■ WHAT YOU ARE ASKED TO DO
Report each line of the records below that contains the string "extrude", copying every such line in full.

━━━ INFORMATION PROVIDED ━━━

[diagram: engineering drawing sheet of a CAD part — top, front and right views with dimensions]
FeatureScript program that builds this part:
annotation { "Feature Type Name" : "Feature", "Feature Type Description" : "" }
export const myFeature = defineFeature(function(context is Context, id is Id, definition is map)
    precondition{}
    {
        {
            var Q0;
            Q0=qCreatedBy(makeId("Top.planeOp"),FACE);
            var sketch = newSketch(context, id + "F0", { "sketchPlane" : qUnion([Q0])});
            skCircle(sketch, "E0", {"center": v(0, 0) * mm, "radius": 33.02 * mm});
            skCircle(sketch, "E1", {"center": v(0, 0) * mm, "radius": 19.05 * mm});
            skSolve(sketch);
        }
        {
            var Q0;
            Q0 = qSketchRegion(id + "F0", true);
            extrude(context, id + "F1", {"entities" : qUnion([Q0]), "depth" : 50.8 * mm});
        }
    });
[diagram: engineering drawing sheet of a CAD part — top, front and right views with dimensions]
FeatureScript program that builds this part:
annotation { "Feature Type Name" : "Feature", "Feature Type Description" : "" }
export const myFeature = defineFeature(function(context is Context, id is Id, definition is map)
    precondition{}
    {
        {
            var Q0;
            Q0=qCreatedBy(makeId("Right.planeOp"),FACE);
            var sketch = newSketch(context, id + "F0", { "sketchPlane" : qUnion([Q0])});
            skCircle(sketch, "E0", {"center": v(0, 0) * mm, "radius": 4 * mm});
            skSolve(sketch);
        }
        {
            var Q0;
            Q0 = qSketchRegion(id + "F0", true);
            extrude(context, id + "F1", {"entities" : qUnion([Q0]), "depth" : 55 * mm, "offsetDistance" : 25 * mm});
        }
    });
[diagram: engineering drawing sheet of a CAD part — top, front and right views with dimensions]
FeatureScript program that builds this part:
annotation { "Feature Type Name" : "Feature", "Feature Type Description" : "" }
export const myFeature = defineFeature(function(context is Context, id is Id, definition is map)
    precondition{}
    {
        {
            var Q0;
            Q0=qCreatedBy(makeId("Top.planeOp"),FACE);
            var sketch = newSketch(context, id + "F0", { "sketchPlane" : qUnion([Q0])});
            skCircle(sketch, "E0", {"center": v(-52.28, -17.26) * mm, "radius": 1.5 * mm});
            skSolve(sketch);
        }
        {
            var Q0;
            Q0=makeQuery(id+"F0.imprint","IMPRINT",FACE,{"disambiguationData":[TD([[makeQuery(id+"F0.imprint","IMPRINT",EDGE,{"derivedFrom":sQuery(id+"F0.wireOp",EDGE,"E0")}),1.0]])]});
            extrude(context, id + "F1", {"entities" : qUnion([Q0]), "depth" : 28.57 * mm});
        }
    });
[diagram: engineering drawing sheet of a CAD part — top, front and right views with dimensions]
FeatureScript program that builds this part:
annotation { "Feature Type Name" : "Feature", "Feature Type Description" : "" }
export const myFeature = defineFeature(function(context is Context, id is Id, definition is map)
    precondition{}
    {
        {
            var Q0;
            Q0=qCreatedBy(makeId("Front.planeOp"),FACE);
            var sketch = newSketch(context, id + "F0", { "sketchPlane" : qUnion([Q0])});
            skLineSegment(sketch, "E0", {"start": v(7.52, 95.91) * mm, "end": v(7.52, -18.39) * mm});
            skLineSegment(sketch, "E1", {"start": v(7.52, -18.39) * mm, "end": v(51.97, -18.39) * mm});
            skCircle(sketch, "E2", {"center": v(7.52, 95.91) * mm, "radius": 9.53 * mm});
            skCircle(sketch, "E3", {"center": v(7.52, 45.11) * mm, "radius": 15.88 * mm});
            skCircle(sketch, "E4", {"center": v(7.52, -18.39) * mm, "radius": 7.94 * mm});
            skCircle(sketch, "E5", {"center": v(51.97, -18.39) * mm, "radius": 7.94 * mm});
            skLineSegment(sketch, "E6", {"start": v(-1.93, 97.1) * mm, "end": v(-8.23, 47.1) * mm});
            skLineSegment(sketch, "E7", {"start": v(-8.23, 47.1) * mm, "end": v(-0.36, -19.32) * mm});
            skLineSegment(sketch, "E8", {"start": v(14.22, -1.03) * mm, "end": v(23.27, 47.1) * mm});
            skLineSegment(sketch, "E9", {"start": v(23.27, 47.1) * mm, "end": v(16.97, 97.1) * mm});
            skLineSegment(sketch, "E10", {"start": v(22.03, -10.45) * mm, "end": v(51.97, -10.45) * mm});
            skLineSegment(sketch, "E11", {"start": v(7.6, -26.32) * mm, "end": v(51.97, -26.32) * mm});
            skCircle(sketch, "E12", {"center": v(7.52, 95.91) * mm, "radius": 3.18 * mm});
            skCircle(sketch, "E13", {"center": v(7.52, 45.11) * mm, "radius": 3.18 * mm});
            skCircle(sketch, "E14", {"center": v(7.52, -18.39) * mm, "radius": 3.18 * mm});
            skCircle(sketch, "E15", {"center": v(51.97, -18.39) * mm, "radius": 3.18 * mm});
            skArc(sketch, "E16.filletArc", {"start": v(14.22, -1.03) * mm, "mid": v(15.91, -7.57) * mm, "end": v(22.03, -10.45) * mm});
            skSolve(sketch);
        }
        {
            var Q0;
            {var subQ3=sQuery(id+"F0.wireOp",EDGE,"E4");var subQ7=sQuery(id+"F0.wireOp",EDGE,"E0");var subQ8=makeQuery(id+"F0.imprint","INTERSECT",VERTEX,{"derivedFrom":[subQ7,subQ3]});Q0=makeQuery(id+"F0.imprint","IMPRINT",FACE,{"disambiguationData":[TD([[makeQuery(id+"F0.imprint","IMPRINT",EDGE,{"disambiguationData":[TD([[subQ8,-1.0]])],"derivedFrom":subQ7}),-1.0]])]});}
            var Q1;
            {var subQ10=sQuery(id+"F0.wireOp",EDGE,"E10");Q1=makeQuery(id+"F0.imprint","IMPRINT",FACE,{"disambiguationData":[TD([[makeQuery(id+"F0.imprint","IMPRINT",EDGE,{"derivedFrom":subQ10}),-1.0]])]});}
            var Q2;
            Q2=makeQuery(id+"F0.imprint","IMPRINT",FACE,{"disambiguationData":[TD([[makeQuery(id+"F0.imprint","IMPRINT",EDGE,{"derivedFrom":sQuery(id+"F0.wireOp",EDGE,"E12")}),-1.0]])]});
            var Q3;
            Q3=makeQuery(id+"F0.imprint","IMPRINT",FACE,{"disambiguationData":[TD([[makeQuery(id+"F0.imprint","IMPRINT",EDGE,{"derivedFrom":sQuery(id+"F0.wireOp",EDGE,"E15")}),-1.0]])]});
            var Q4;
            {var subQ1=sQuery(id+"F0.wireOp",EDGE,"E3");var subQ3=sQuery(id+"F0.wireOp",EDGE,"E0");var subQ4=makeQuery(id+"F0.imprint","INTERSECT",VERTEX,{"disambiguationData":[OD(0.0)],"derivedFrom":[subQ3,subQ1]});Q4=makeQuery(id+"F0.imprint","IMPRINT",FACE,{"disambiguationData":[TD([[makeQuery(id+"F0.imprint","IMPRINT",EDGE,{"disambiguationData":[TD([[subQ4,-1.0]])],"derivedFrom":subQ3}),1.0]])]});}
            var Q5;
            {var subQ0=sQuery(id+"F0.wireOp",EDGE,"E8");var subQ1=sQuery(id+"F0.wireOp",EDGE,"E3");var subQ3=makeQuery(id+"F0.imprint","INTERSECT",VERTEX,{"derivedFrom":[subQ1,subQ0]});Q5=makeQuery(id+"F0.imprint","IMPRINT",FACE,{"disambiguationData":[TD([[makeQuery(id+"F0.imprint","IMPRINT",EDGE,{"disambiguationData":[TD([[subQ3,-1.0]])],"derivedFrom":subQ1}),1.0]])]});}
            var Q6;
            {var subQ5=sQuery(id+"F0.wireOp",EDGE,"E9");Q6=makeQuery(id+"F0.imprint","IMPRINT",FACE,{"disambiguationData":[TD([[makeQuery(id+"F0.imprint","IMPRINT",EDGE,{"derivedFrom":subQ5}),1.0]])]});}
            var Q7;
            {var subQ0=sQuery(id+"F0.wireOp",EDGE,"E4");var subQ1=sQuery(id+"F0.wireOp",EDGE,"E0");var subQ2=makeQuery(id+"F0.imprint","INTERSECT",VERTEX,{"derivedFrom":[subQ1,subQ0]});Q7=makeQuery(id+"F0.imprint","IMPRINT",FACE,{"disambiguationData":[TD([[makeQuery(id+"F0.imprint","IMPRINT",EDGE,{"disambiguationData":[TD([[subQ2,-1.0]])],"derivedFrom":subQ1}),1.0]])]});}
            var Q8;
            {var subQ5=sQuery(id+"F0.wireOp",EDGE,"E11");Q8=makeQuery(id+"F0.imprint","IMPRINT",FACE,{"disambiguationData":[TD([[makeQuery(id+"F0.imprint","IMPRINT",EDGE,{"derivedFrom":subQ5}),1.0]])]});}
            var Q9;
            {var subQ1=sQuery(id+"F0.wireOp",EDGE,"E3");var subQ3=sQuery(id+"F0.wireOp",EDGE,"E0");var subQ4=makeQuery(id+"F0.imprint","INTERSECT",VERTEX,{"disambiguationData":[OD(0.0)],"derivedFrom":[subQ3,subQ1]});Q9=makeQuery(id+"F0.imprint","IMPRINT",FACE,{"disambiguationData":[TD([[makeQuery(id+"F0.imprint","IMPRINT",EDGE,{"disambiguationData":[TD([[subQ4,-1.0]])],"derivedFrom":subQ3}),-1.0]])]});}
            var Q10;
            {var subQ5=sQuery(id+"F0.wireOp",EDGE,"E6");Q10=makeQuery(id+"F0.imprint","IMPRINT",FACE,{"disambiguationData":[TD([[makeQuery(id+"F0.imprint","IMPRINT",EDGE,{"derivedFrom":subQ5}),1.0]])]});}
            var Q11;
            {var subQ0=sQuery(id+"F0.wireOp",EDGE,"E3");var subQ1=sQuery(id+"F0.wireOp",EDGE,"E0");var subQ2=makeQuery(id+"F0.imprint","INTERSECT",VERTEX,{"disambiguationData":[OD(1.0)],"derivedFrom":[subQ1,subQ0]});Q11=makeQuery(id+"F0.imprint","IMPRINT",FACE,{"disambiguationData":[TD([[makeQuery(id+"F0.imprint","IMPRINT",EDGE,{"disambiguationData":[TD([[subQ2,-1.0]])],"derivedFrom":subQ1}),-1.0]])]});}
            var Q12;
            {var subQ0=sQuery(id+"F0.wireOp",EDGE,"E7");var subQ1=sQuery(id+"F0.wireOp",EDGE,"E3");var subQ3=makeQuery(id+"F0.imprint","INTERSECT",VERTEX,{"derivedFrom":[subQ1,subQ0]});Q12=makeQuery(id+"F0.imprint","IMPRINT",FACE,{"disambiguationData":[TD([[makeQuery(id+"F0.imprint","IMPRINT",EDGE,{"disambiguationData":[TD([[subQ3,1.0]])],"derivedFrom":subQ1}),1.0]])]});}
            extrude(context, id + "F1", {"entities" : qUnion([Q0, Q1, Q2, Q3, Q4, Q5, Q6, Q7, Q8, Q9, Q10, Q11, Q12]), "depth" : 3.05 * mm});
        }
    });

━━━

■ EXPECTED ANSWER
            extrude(context, id + "F1", {"entities" : qUnion([Q0]), "depth" : 50.8 * mm});
            extrude(context, id + "F1", {"entities" : qUnion([Q0]), "depth" : 55 * mm, "offsetDistance" : 25 * mm});
            extrude(context, id + "F1", {"entities" : qUnion([Q0]), "depth" : 28.57 * mm});
            extrude(context, id + "F1", {"entities" : qUnion([Q0, Q1, Q2, Q3, Q4, Q5, Q6, Q7, Q8, Q9, Q10, Q11, Q12]), "depth" : 3.05 * mm});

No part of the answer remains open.